Dynamics of the Operating and Procedure Room
摘要
The operating room (OR) and procedural suites represent some of the most complex and high-stakes environments in medicine. Unlike outpatient or ward-based care, these settings demand precise coordination among multidisciplinary professionals, including surgeons, anesthesiologists, certified registered nurse anesthetists (CRNAs), anesthesiologist assistants (AAs), nurses, technologists, and trainees. Success hinges not only on technical expertise but also on structured communication, shared situational awareness, and reliable systems for crisis management. Surgical teams, supported by circulating and scrub nurses, execute operative plans while maintaining sterility and efficiency. The anesthesia team—comprising attending anesthesiologists, residents, fellows, CRNAs, and AAs safeguards patient physiology, manages airway and hemodynamics, and leads responses to intraoperative crises. World Health Organization surgical safety checklists, structured handoffs, and crisis resource management principles are integral to reducing errors and improving outcomes. Beyond the operating theater, anesthesia’s role extends to procedural areas such as interventional radiology, endoscopy, cardiac catheterization, and electroconvulsive therapy, where comparable risks exist, but resources may be less robust.

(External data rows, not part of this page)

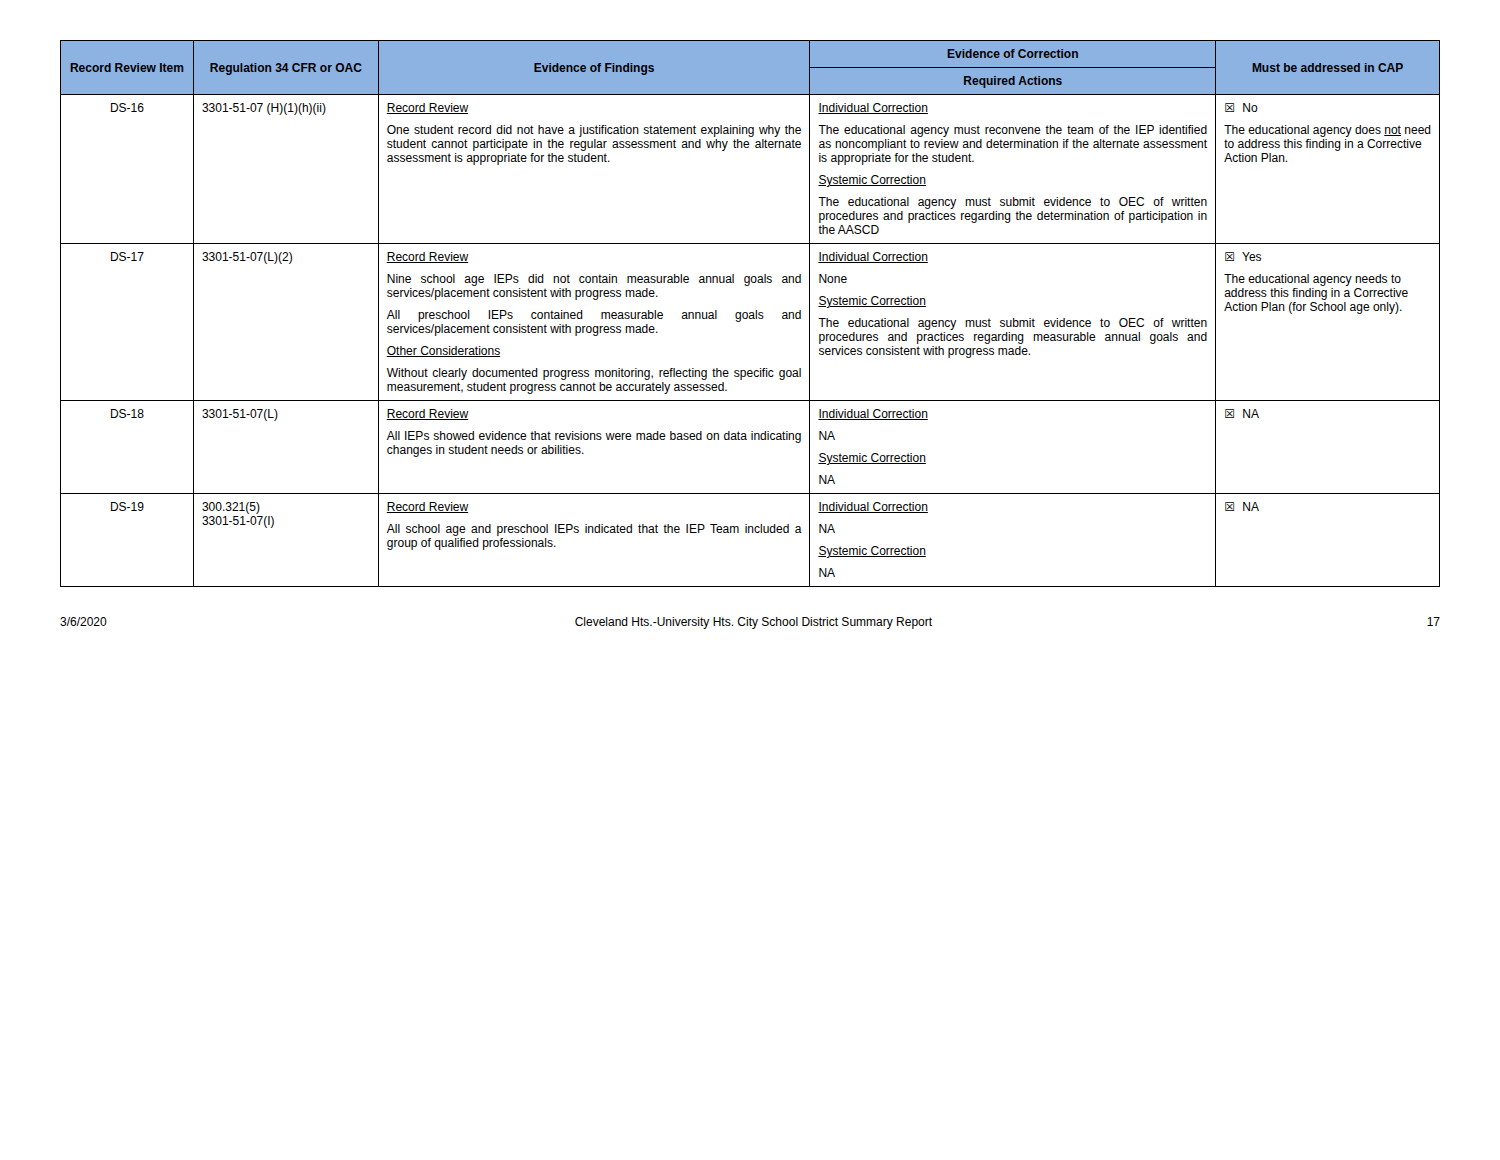| Record Review Item | Regulation 34 CFR or OAC | Evidence of Findings | Evidence of Correction | Must be addressed in CAP |
| --- | --- | --- | --- | --- |
| Required Actions |
| DS-16 | 3301-51-07 (H)(1)(h)(ii) | Record Review One student record did not have a justification statement explaining why the student cannot participate in the regular assessment and why the alternate assessment is appropriate for the student. | Individual Correction The educational agency must reconvene the team of the IEP identified as noncompliant to review and determination if the alternate assessment is appropriate for the student. Systemic Correction The educational agency must submit evidence to OEC of written procedures and practices regarding the determination of participation in the AASCD | ☒ No The educational agency does not need to address this finding in a Corrective Action Plan. |
| DS-17 | 3301-51-07(L)(2) | Record Review Nine school age IEPs did not contain measurable annual goals and services/placement consistent with progress made. All preschool IEPs contained measurable annual goals and services/placement consistent with progress made. Other Considerations Without clearly documented progress monitoring, reflecting the specific goal measurement, student progress cannot be accurately assessed. | Individual Correction None Systemic Correction The educational agency must submit evidence to OEC of written procedures and practices regarding measurable annual goals and services consistent with progress made. | ☒ Yes The educational agency needs to address this finding in a Corrective Action Plan (for School age only). |
| DS-18 | 3301-51-07(L) | Record Review All IEPs showed evidence that revisions were made based on data indicating changes in student needs or abilities. | Individual Correction NA Systemic Correction NA | ☒ NA |
| DS-19 | 300.321(5) 3301-51-07(I) | Record Review All school age and preschool IEPs indicated that the IEP Team included a group of qualified professionals. | Individual Correction NA Systemic Correction NA | ☒ NA |
3/6/2020
Cleveland Hts.-University Hts. City School District Summary Report
17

Academic centers add layers of safety and education by integrating residents and fellows under structured supervision, which enhances redundancy and system resilience during emergencies. For internists, understanding the OR’s dynamics clarifies the rationale behind preoperative optimization, explains intraoperative physiology and limitations, and illuminates the pathway to postoperative complications. By recognizing the structured choreography of OR teams and the leadership role of anesthesiology within them, internists can engage more effectively in perioperative consultation, postoperative management, and interprofessional communication.